**Extract provided**:
+===+

In our last instalment, we looked at the sort of Internationalism and Globalism that prevails in the World to-day, and at the United Nations and Papal approval thereof. And, as we saw, the record of the UN is, from a Catholic perspective, spotty. Nevertheless, as we also saw, the efforts of the Church to create an equitable international social order go back to the time of Constantine, and bore a certain fruit when Theodosius the Great not only made Catholicism the established religion of the Empire, but conferred Roman citizenship on all who are baptised. From that time on, until the abdication of the last Holy Roman Emperor, the Church preserved the memory of the idea – and unconsciously or otherwise, the Popes since St. John XXIII have chosen to hope that the UN and EU might take up some degree of the role of benevolent transnational authority. But as Catholics, we are not required to share those political judgments of our Popes that are not connected to the Faith – and here it is strictly a question of whether the international bodies in which so much hope has been reposed by the Pontiffs really deliver.
But what should our attitude toward Internationalism in general be? Well, as Catholics, we already partake of it, and always have since the Holy Ghost descended upon the Apostles at Pentecost. As Dom Gueranger say in his commentary on that event in his Liturgical Year:
How beautiful art thou, dear Church of our God ! Heretofore, the workings of the Holy Ghost have been limited; but now, He breatheth freely where He willeth; He brings thee forth to the eyes of men by this stupendous prodigy. Thou art the image of what this earth was, when all its inhabitants spoke the same language. The prodigy is not to cease with the day of Pentecost, nor with the disciples who are its first receivers. When the apostles have terminated their lives and preaching, the gift of tongues, at least in its miraculous form, will cease, because no longer needed: but thou 0 Church of Christ! wilt continue to speak all languages, even to the end of time, for thou art to dwell in every clime. The one same faith is to be expressed in the language of every country; and thus transformed, the miracle of Pentecost is to be kept up forever within thee, as one of thy characteristic marks.
The great St. Augustine alluded to this, when he spoke the following admirable words: ‘The whole body of Christ, the Church, now speaks in all tongues. Nay, I myself speak all tongues, for I am in the body of Christ, I am in the Church of Christ. If the body of Christ now speaks all languages, then am I in all languages. Greek is mine, Syriac is mine, Hebrew is mine, and all are mine, for I am one with all the several nations that speak them.’ During the ages of faith, the Church (which is the only source of all true progress), succeeded in giving one common language to all the nations that were in union with her. For centuries, the Latin language was the bond of union between civilized countries. However distant these might be from one another, there was this link of connexion between them; it was the medium of communication for political negotiations, for the spread of science, or for friendly epistolary correspondence. No one was a stranger, in any part of the west, or even beyond it, who could speak this language. The great heresy of the sixteenth century robbed us of this as of so many other blessings; it dismembered that Europe which the Church had united, not only by her faith, but by her language.

+===+

**Given data**:
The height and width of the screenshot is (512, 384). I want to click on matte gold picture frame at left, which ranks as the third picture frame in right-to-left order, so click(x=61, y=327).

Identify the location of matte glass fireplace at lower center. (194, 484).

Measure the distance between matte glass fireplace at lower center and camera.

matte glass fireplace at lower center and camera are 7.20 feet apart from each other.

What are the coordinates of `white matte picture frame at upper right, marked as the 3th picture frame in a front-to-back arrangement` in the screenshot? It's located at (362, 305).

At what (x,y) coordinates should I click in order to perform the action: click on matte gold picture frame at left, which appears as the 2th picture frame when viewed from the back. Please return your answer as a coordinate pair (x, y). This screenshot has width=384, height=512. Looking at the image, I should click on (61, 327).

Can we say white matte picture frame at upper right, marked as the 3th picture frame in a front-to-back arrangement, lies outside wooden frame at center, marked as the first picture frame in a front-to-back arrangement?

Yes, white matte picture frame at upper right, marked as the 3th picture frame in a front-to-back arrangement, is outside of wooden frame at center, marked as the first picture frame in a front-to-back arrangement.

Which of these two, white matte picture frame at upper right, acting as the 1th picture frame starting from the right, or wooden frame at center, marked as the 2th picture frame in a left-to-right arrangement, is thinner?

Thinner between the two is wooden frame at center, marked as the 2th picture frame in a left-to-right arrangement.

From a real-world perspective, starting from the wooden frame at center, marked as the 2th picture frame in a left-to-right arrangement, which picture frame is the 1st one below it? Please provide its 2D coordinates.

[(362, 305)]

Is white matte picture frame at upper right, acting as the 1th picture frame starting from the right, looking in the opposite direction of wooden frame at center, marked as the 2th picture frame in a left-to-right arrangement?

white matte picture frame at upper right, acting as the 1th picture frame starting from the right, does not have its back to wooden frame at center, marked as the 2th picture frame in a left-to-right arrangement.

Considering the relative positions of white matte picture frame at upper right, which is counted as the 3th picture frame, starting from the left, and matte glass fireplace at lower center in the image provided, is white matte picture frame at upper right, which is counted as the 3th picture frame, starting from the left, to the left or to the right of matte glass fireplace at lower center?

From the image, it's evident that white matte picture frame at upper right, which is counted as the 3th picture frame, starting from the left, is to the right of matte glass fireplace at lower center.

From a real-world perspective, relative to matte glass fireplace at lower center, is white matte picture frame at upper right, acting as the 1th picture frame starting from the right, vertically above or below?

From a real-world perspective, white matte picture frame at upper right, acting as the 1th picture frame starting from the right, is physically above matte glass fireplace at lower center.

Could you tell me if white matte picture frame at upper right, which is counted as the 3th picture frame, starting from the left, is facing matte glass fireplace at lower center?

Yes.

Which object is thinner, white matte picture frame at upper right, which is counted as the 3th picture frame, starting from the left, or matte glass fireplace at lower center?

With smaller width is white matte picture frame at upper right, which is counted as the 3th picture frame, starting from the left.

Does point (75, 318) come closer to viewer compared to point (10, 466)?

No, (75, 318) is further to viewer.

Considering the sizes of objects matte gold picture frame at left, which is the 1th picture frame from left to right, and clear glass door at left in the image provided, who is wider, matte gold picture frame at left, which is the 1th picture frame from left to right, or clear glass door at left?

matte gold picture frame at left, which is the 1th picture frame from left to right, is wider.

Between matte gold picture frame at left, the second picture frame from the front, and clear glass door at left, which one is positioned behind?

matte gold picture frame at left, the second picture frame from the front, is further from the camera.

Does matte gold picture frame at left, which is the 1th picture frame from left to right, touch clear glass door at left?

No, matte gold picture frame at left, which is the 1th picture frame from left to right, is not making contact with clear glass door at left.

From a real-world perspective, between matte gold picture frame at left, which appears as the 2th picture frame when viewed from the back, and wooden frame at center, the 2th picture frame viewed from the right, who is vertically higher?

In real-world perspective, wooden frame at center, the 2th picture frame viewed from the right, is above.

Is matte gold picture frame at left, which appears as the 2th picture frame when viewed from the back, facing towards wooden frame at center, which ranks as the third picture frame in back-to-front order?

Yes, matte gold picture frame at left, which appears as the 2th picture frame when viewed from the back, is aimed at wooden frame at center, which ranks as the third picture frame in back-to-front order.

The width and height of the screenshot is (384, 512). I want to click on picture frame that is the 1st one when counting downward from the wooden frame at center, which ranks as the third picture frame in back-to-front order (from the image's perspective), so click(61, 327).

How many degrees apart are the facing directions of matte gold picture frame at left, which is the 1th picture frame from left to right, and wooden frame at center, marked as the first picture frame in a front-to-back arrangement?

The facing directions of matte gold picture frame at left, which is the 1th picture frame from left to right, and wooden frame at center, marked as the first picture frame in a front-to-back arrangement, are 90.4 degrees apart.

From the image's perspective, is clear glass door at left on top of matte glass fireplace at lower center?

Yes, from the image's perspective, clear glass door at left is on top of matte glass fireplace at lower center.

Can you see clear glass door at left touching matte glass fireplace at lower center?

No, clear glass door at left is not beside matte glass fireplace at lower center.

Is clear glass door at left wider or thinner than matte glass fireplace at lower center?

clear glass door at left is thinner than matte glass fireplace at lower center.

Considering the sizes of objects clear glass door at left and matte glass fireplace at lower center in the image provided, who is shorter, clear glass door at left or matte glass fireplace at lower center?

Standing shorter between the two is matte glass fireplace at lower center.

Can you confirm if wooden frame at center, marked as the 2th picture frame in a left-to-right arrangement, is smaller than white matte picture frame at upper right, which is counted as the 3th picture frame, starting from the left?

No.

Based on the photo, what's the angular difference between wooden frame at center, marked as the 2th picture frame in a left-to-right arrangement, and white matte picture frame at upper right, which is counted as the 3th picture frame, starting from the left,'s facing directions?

+===+

**Exercise set**:
(1) List every language that the passage on Catholic internationalism names.
(2) Continue the passage on Catholic internationalism from its final sentence.

**Answers in order**:
(1) Greek, Syriac, Hebrew, Latin

(2)
Indeed, deeply local as the Church is, rooted in home, parish, deanery, diocese, and nation, she also has not merely an international head and centre in the Pope and Holy See, but transnational networks in the various religious orders and lay associations that are transnational in scope. Once, as well – as Dom Gueranger alludes to – under the Church’s aegis the “republic of learning” linked all the scholars and universities of Christendom in a Latin chain, of which C.S. Lewis’ correspondence with several Italian Catholic priests in that language is a reminder. Until the adoption of the vernacular in the ‘60s, Latin Rite Catholics could go to any Mass of that sort throughout the World and feel at home – a privilege that those who frequent the “Extraordinary Form” continue to enjoy.
Nevertheless, national cultural and other differences are real – as are even state or provincial and local ones. Moreover, they are the gift of God to us, and within them we out our Faith. How is the Catholic to live out his life in this context, without necessarily waving the blue flag of the United Nations or forgetting his duty to country, state, town, and kindred?
To begin with, we must realise and recognise that Christ is King and Mary is Queen over the entire universe, this planet, and every nation thereon – regardless of the fact that almost all of these and their Heads of State and Government, their legislatures and judiciaries, and most of their practitioners of the arts and sciences refuse to acknowledge this reality. No country is excused, not even our own. Every State and Province, every county and city, every parish and household, and, indeed, every soul belong to this King by the threefold right of Creation, by which He made the Universe and its contents; of Blood, due to his descent from King David; and of Conquest, by His ransoming each of us as individuals through His death on the Cross. Through her roles as Mediatrix and Co-Redemptrix, she partakes in her Divine Sons Sacred Royalty.
As Catholics, it is necessary for us to love all the peoples who have the Faith, as fellow subjects; and all those who do not as subjects of evangelisation and fellow human beings – capable of partaking in the great gifts given us should they so choose. These two attitudes in turn should inform our role as citizens, both of our nation and the world.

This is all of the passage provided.